Parabola: Thank you! It would have been truly neat for you to acquire that "English" gun (and I was a little surprised by the timing of your post about it here).
These "transitional" guns have all the hallmarks of the earlier Syracuse guns (bushed firing-pins, the 1st version of the "stop-check", the deeply-bolstered frame with the square barrel lug, rounded [instead of flattened] screwheads, etc.) but many "purists" in the LC Smith world do not consider any gun to be a true "Syracuse" Smith without the "LC Smith - maker" stamp on the top rib (perhaps fewer-numbers of Syracuse ID'd guns make for a more-exclusive club of owners?).
The late John Houchins, however, in his truly-substantial tome about these guns (LC Smith "The Legend Lives") counts the very-early production of guns at Fulton in with the total production of guns from the Syracuse operation, and moreover, James Stubbendieck (the man who reviews the historic [& handwritten] records and then authors the "official gun history letters" for many in the LC Smith Organization), in his most recent book on "LC Smith Production Records" also differentiates these early guns from all the later production at Hunter Arms.
![[Linked Image from i.imgur.com]](http://i.imgur.com/2SWFpB5h.jpg)
![[Linked Image from i.imgur.com]](http://i.imgur.com/f4MTxKah.jpg)
Much ado about nothing here, I'm sure, but entertaining for me all the same.

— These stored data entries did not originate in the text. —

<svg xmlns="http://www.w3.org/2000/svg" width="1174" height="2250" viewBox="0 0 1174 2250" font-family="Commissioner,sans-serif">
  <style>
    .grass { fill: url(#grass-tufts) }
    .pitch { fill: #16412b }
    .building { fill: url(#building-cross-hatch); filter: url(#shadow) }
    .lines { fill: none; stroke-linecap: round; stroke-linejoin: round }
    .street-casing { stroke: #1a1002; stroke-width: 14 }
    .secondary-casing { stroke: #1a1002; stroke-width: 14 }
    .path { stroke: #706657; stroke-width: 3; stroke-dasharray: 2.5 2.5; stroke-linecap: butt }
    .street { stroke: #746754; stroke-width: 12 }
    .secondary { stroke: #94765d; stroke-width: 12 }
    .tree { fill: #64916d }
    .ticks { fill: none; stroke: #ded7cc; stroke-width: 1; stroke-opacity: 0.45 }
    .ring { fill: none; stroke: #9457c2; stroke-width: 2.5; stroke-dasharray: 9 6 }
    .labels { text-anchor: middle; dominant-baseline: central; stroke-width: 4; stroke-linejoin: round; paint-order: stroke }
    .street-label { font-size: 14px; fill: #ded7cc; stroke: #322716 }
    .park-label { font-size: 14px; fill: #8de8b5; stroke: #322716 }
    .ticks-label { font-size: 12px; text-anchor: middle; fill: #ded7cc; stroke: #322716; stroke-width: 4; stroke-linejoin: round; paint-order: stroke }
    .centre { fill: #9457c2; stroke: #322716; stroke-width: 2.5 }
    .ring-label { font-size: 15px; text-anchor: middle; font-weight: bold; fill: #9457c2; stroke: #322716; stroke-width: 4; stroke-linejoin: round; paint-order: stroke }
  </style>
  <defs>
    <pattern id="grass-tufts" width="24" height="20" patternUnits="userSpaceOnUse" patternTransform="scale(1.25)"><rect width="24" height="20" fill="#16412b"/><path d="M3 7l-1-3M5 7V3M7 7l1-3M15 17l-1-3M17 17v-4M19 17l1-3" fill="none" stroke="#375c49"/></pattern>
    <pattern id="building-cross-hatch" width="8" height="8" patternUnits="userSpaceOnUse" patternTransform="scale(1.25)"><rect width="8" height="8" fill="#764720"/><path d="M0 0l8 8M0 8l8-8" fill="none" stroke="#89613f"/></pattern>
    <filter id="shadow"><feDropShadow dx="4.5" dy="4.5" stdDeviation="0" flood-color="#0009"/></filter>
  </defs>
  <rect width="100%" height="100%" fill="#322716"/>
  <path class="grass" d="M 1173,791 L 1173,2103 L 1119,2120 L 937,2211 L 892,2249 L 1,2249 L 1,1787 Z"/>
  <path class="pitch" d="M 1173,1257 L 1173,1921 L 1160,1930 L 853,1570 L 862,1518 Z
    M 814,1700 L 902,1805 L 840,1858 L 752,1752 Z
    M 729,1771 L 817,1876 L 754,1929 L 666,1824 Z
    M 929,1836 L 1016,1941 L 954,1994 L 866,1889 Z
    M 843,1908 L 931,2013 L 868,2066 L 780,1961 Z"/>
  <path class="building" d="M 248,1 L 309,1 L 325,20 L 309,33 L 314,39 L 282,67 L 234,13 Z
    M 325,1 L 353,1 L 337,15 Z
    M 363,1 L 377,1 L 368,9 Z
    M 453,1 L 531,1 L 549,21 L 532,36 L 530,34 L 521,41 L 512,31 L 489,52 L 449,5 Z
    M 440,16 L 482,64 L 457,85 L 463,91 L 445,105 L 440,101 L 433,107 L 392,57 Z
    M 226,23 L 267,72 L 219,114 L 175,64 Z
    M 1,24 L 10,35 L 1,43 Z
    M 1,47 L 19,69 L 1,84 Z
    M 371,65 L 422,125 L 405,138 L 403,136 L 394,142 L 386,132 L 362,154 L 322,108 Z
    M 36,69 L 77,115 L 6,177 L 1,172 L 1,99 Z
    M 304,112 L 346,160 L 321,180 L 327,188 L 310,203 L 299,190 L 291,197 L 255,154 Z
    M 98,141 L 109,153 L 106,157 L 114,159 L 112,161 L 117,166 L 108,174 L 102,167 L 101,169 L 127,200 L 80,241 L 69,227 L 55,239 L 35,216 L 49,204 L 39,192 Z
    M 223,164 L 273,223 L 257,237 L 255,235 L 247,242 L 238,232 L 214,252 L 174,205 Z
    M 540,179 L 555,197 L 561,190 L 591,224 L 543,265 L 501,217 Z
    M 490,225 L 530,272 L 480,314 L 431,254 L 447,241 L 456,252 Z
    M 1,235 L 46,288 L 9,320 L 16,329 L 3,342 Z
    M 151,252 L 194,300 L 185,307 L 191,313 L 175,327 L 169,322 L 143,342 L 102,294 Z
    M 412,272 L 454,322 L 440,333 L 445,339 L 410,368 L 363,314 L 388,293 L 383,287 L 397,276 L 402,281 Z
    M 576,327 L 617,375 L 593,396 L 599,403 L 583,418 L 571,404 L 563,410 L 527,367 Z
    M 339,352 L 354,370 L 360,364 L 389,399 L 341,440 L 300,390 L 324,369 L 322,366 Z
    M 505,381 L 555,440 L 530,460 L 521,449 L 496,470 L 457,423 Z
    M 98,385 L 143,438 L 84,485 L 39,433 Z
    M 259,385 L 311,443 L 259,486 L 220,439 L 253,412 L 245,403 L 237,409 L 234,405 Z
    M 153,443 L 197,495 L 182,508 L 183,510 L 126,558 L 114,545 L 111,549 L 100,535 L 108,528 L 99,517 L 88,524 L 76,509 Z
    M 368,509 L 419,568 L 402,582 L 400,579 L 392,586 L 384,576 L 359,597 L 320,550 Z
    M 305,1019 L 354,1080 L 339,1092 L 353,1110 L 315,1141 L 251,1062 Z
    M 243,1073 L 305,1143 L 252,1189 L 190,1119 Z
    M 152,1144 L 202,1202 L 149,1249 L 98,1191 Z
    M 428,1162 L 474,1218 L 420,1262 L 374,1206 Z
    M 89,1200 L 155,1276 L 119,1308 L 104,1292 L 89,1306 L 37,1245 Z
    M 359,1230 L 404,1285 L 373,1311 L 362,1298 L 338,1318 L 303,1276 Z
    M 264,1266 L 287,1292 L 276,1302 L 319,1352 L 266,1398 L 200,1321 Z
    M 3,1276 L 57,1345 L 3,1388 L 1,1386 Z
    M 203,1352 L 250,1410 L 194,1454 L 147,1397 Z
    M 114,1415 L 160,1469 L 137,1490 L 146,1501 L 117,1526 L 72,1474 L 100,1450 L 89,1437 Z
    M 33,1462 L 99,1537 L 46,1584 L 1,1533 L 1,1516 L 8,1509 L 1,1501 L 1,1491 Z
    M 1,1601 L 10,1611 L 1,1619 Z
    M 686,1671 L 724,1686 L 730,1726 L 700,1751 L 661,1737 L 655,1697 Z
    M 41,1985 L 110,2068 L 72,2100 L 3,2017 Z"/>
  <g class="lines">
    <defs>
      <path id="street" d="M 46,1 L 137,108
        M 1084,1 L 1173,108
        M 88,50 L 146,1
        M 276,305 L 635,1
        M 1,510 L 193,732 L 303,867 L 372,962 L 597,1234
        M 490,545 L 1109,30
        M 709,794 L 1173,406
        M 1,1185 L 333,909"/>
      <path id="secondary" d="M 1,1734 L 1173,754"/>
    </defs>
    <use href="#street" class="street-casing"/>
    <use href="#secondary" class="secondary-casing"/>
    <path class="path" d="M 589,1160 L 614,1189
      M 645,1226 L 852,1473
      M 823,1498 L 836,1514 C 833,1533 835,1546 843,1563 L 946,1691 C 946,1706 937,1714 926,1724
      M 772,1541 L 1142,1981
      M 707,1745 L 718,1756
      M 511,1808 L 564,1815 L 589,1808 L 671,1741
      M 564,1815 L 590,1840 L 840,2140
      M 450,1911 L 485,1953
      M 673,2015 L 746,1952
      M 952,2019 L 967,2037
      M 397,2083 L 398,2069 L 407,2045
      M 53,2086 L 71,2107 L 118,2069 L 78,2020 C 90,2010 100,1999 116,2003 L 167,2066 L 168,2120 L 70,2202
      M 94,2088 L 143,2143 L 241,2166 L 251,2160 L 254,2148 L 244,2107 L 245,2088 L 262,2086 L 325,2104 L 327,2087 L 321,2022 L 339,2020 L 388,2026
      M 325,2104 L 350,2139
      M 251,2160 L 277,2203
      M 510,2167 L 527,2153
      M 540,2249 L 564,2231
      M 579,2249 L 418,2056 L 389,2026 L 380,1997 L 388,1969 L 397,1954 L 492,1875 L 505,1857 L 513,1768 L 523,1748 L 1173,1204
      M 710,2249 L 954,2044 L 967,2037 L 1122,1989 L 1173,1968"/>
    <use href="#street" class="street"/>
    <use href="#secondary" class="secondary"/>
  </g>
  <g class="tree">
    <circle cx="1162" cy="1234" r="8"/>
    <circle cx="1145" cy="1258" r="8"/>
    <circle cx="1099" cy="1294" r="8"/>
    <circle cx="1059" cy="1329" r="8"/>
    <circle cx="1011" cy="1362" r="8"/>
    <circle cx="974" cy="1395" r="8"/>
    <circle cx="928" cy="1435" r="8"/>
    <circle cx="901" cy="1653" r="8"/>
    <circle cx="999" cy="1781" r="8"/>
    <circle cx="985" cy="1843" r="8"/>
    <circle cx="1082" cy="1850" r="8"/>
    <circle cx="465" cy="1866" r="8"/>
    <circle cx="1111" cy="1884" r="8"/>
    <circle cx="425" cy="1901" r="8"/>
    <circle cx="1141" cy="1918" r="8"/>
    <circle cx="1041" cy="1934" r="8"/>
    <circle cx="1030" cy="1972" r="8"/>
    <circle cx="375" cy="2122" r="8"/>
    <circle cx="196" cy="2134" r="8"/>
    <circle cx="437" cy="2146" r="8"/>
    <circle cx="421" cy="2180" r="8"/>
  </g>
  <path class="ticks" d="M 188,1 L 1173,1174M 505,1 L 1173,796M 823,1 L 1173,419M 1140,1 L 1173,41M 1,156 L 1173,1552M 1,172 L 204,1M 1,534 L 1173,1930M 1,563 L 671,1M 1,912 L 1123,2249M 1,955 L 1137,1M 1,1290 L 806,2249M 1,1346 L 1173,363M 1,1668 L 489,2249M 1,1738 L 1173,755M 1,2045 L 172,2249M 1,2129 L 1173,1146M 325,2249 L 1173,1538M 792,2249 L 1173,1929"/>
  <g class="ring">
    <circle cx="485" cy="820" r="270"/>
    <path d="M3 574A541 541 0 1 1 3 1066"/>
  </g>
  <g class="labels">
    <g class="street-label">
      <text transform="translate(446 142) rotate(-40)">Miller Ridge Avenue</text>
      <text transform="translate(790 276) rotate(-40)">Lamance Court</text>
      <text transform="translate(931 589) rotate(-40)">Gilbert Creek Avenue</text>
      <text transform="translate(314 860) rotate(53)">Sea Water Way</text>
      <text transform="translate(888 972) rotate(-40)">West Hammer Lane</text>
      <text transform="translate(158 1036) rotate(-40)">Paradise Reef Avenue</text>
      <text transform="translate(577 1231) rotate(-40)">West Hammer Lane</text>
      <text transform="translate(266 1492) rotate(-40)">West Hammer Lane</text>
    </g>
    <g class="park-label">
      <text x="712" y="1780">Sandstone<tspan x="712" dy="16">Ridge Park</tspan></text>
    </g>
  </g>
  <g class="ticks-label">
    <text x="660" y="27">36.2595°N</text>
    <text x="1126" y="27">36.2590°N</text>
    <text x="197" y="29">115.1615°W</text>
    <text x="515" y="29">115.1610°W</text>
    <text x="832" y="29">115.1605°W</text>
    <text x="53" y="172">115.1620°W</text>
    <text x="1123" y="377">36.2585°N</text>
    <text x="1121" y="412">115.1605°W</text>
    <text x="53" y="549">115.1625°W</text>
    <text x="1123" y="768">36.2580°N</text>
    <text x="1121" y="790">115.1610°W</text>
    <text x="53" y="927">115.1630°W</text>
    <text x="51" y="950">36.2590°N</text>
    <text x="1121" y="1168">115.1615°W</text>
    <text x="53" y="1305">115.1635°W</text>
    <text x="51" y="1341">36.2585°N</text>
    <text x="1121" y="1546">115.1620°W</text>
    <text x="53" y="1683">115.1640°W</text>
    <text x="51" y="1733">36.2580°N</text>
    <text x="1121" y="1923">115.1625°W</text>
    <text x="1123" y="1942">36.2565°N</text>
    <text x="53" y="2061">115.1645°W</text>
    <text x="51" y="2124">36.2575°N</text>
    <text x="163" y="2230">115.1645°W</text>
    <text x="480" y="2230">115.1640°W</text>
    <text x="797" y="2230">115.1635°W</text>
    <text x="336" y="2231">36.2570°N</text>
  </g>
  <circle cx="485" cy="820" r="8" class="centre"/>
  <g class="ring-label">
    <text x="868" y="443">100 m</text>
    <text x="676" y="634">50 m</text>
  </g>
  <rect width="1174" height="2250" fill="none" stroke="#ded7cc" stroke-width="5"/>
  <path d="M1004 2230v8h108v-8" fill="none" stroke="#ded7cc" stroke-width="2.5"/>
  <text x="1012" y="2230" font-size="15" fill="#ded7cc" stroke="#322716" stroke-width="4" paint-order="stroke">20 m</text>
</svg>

I was never able to make any sense of these "earlier" Smith guns (at least before these two books were finally written) and there still remains, it seems, some additional mysteries about the numbers of guns produced during this "transitional" period.
These guns are "Americana" at it's finest point of production, I believe, and are darn-seldom encountered. This one came out of Alaska, of all places (!).